Allbridge rewards flash loan attacker who took $573K

The attacker who exploited the multichain token bridge Allbridge for $573,000 has been invited to become a white hat and get a reward.

On April 1, blockchain security startup Peckshield tweeted to Allbridge that a liquidity provider and swapper had manipulated the BNB Chain Pool swap price to drain $282,889 in Binance USD and $290,000 in Tether.

After the breach, Allbridge offered an undetermined bounty and the chance to escape legal repercussions in a tweet on April 1.

“Please contact us through the official means (Twitter or Telegram) or by text so we can consider this a white hat hack and negotiate the bounty in exchange for returning the funds,” Allbridge said.

Allbridge tweeted that they are pursuing the stolen funds.

Allbridge is “tracking the hacker through social networks” with its “partners and community.”

“We continue to monitor the breachers’ wallets, transactions, and related CEX accounts,” the statement said.

Allbridge said it is working with law enforcement, legal firms, and affected projects.

After fixing the issue, Allbridge’s bridge protocol will be reopened.

“We are also building a liquidity provider online interface to enable asset withdrawal,” the statement said.

Blockchain security firm CertiK analyzed the hack and called it a flash loan attack in an April 1 study.

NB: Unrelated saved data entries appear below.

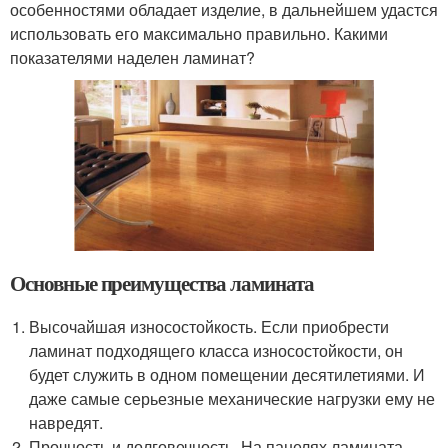
особенностями обладает изделие, в дальнейшем удастся
использовать его максимально правильно. Какими
показателями наделен ламинат?
Основные преимущества ламината
Высочайшая износостойкость. Если приобрести
ламинат подходящего класса износостойкости, он
будет служить в одном помещении десятилетиями. И
даже самые серьезные механические нагрузки ему не
навредят.
Прочность и долговечность. На панелях ламината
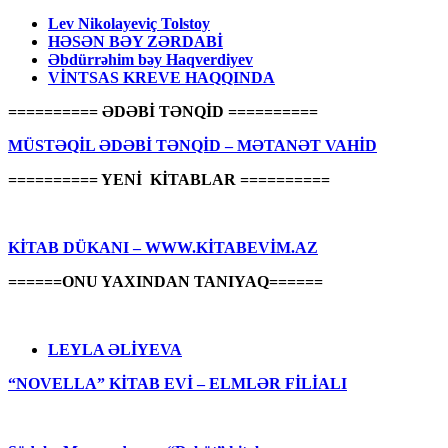
Lev Nikolayeviç Tolstoy
HƏSƏN BƏY ZƏRDABİ
Əbdürrəhim bəy Haqverdiyev
VİNTSAS KREVE HAQQINDA
========== ƏDƏBİ TƏNQİD ==========
MÜSTƏQİL ƏDƏBİ TƏNQİD – MƏTANƏT VAHİD
========== YENİ KİTABLAR ==========
KİTAB DÜKANI – WWW.KİTABEVİM.AZ
======ONU YAXINDAN TANIYAQ======
LEYLA ƏLİYEVA
“NOVELLA” KİTAB EVİ – ELMLƏR FİLİALI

CertiK reported that the attacker got a $7,500,000 BUSD flash loan, then initiated USDT swaps before depositing in BUSD and USDT liquidity pools on Allbridge. This changed the USDT pool price, allowing the hacker to trade $40,000 BUSD for $789,632 USDT.

PeckShield tweeted on March 31 that 26 crypto projects were attacked in March, costing $211 million.

The March 13 Euler Financial hack caused over 90% of the damages, while other costly exploits damaged Swerve Finance, ParaSpace, and TenderFi.